### Work to complete
The pictures must be left out, while the rest of the data is copied exactly.

### Input material
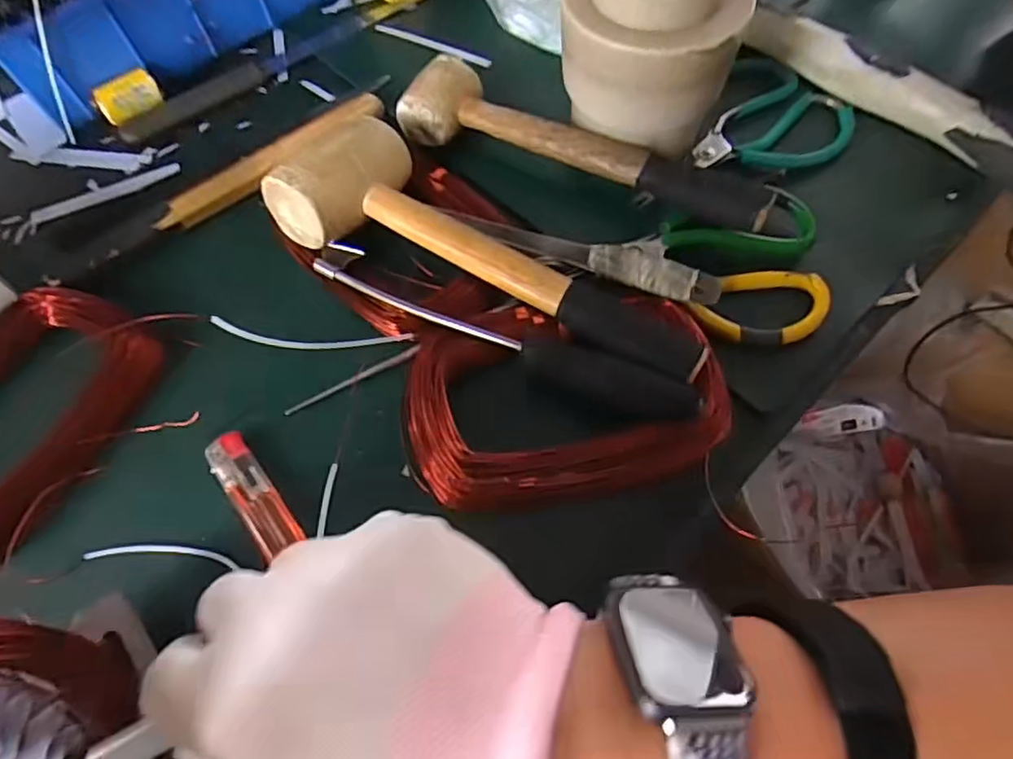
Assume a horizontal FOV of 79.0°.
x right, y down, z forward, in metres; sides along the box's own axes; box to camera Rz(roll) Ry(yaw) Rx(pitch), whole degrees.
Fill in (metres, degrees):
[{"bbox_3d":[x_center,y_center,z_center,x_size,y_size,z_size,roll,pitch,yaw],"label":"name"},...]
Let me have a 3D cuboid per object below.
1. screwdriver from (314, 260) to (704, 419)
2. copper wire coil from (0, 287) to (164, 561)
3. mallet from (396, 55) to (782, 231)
[{"bbox_3d":[-0.007,-0.027,0.367,0.245,0.024,0.032,24,67,13],"label":"screwdriver"},{"bbox_3d":[-0.295,0.026,0.356,0.124,0.023,0.177,28,67,15],"label":"copper wire coil"},{"bbox_3d":[0.053,-0.161,0.422,0.257,0.034,0.058,20,66,12],"label":"mallet"}]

### Answer section
Assume a horizontal FOV of 79.0°.
x right, y down, z forward, in metres; sides along the box's own axes; box to camera Rz(roll) Ry(yaw) Rx(pitch), whole degrees.
Fill in (metres, degrees):
[{"bbox_3d":[x_center,y_center,z_center,x_size,y_size,z_size,roll,pitch,yaw],"label":"name"},...]
Let me have a 3D cuboid per object below.
1. screwdriver from (314, 260) to (704, 419)
2. copper wire coil from (0, 287) to (164, 561)
3. mallet from (396, 55) to (782, 231)
[{"bbox_3d":[-0.007,-0.027,0.367,0.245,0.024,0.032,24,67,13],"label":"screwdriver"},{"bbox_3d":[-0.295,0.026,0.356,0.124,0.023,0.177,28,67,15],"label":"copper wire coil"},{"bbox_3d":[0.053,-0.161,0.422,0.257,0.034,0.058,20,66,12],"label":"mallet"}]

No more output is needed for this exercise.